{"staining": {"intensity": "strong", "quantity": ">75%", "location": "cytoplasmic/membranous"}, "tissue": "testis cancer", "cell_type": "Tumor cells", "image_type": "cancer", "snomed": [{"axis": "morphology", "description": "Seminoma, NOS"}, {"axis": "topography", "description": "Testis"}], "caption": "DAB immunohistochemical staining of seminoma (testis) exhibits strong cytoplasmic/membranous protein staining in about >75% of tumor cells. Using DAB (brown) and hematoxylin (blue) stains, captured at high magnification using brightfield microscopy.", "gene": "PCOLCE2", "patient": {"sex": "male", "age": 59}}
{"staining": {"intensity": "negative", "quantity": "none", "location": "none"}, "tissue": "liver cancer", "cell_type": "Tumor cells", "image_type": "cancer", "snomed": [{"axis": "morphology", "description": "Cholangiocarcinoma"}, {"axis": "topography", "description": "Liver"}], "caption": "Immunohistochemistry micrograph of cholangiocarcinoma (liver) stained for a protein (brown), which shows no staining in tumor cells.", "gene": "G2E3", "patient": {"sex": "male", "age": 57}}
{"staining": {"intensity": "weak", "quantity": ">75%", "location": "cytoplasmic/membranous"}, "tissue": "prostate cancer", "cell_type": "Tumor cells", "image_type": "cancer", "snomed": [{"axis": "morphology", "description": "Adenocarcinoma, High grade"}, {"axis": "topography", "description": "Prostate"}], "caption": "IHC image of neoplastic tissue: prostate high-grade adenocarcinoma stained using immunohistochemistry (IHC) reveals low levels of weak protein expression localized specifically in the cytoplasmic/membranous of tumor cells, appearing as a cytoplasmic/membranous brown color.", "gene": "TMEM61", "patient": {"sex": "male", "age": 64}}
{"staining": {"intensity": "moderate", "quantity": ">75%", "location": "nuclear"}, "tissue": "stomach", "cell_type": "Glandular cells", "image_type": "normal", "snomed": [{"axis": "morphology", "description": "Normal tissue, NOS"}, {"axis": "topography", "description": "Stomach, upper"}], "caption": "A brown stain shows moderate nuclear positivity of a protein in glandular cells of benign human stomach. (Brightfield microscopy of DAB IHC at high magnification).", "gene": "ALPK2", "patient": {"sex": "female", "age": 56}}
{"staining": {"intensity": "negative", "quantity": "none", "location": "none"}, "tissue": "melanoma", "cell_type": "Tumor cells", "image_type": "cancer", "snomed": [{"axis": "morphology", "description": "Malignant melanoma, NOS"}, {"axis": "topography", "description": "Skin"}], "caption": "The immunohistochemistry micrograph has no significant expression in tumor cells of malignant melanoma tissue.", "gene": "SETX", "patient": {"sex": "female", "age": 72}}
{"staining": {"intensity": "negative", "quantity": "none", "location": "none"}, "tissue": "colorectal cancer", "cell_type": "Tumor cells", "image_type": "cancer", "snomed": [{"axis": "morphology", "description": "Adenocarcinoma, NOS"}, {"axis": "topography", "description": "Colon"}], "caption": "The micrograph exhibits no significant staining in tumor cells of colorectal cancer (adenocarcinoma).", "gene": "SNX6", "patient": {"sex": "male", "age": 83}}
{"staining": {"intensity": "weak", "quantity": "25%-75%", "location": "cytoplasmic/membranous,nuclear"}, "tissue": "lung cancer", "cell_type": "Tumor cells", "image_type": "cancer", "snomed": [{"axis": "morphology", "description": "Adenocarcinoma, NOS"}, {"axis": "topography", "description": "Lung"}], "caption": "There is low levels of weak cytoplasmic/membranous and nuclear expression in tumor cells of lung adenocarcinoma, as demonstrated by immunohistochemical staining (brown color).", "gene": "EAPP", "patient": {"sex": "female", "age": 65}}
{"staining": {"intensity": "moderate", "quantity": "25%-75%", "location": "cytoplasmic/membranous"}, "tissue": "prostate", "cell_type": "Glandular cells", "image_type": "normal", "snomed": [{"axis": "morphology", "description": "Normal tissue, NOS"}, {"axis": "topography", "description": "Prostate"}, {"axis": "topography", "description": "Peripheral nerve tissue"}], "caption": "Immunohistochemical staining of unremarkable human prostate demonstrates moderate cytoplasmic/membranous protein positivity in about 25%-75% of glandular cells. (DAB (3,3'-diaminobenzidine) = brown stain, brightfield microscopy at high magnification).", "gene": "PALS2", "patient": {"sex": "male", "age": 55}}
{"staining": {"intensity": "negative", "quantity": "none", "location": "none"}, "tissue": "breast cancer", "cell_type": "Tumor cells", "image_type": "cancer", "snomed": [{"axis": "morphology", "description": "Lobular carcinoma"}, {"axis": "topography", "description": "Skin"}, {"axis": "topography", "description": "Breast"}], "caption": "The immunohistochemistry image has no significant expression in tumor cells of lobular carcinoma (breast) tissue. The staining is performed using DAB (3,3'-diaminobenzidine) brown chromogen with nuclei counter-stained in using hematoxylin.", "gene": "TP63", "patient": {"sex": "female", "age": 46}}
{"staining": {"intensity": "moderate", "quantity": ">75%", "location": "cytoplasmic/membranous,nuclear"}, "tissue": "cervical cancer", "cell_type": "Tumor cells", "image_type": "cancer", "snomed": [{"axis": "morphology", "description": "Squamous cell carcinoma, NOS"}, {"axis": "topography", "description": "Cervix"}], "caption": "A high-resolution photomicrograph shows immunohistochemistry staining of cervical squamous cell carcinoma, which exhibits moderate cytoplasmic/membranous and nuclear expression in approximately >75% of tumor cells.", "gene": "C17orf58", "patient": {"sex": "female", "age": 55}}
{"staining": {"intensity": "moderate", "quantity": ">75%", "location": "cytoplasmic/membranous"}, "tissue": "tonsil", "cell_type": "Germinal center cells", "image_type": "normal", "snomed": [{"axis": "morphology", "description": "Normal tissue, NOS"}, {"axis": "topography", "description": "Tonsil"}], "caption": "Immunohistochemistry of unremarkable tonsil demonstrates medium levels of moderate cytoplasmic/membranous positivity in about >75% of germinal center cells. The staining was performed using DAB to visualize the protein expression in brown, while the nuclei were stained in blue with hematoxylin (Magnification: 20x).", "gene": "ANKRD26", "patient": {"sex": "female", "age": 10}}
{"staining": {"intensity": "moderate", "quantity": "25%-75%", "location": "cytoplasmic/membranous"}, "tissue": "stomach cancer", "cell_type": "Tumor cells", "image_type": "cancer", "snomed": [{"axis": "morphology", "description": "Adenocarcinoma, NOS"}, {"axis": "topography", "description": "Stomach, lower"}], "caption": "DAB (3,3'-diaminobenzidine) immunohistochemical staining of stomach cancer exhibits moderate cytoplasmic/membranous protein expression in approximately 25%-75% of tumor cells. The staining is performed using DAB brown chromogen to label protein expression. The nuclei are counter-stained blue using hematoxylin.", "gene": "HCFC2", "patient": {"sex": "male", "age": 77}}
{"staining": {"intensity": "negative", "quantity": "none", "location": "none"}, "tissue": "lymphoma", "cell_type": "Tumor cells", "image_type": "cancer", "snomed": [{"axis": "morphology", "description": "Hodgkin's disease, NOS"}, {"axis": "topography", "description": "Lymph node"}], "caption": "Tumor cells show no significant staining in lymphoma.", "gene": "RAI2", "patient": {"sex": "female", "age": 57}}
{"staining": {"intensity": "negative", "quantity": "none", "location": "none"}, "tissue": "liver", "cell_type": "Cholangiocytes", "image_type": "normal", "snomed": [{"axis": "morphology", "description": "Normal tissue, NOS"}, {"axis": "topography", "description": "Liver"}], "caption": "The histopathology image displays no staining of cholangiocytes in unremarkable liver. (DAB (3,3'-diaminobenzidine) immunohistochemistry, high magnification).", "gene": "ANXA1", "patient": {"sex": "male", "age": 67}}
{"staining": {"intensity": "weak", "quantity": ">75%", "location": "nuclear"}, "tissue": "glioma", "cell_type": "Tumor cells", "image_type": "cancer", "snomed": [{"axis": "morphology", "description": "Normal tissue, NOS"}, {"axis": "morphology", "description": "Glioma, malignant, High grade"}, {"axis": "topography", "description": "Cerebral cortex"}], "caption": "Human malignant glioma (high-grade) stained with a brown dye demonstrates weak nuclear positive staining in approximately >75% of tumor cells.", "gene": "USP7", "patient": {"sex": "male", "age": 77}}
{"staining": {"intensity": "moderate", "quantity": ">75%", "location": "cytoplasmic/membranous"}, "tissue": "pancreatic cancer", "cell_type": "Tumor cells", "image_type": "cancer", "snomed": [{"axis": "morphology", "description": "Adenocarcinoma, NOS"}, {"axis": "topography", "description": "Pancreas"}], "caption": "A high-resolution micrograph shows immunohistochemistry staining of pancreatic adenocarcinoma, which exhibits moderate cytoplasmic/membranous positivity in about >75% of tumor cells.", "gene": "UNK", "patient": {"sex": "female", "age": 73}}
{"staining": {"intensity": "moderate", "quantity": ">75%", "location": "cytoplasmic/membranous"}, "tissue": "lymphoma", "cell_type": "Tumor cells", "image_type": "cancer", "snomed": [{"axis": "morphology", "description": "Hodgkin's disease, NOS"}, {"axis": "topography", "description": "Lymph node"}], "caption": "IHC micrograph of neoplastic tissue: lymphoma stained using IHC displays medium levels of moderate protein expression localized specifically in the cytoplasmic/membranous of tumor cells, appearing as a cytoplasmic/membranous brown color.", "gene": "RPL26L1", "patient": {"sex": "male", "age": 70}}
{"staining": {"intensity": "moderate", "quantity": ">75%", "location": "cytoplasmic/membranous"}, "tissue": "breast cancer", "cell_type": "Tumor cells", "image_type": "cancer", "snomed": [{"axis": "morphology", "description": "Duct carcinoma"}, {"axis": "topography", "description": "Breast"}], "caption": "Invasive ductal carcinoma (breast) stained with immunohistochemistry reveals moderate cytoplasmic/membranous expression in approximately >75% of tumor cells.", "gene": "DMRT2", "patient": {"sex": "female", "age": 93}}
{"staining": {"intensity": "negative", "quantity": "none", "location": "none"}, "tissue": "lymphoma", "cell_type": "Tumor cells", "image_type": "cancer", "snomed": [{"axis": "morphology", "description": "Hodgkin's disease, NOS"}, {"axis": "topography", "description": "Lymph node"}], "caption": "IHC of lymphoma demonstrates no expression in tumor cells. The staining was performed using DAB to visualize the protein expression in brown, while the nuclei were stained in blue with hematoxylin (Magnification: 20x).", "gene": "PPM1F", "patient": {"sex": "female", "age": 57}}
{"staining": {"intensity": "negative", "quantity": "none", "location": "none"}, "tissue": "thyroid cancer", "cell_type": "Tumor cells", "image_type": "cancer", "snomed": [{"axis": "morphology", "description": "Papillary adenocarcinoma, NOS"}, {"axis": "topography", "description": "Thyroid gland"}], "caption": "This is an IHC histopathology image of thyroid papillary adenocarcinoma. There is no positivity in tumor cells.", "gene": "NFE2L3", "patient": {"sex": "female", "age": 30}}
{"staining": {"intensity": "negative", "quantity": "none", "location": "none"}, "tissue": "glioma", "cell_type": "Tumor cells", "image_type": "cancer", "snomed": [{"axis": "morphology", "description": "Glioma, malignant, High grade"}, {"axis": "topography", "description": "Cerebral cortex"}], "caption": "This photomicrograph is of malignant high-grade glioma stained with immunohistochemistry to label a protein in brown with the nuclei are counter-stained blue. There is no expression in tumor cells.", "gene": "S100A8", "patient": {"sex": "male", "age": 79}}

**********

WHAT IS EXPECTED: Look above and repeat, character for character, the lines from the first one to the line with "image of neoplastic", counting both.

SOLUTION FOR THIS PROBLEM:
{"staining": {"intensity": "strong", "quantity": ">75%", "location": "cytoplasmic/membranous"}, "tissue": "testis cancer", "cell_type": "Tumor cells", "image_type": "cancer", "snomed": [{"axis": "morphology", "description": "Seminoma, NOS"}, {"axis": "topography", "description": "Testis"}], "caption": "DAB immunohistochemical staining of seminoma (testis) exhibits strong cytoplasmic/membranous protein staining in about >75% of tumor cells. Using DAB (brown) and hematoxylin (blue) stains, captured at high magnification using brightfield microscopy.", "gene": "PCOLCE2", "patient": {"sex": "male", "age": 59}}
{"staining": {"intensity": "negative", "quantity": "none", "location": "none"}, "tissue": "liver cancer", "cell_type": "Tumor cells", "image_type": "cancer", "snomed": [{"axis": "morphology", "description": "Cholangiocarcinoma"}, {"axis": "topography", "description": "Liver"}], "caption": "Immunohistochemistry micrograph of cholangiocarcinoma (liver) stained for a protein (brown), which shows no staining in tumor cells.", "gene": "G2E3", "patient": {"sex": "male", "age": 57}}
{"staining": {"intensity": "weak", "quantity": ">75%", "location": "cytoplasmic/membranous"}, "tissue": "prostate cancer", "cell_type": "Tumor cells", "image_type": "cancer", "snomed": [{"axis": "morphology", "description": "Adenocarcinoma, High grade"}, {"axis": "topography", "description": "Prostate"}], "caption": "IHC image of neoplastic tissue: prostate high-grade adenocarcinoma stained using immunohistochemistry (IHC) reveals low levels of weak protein expression localized specifically in the cytoplasmic/membranous of tumor cells, appearing as a cytoplasmic/membranous brown color.", "gene": "TMEM61", "patient": {"sex": "male", "age": 64}}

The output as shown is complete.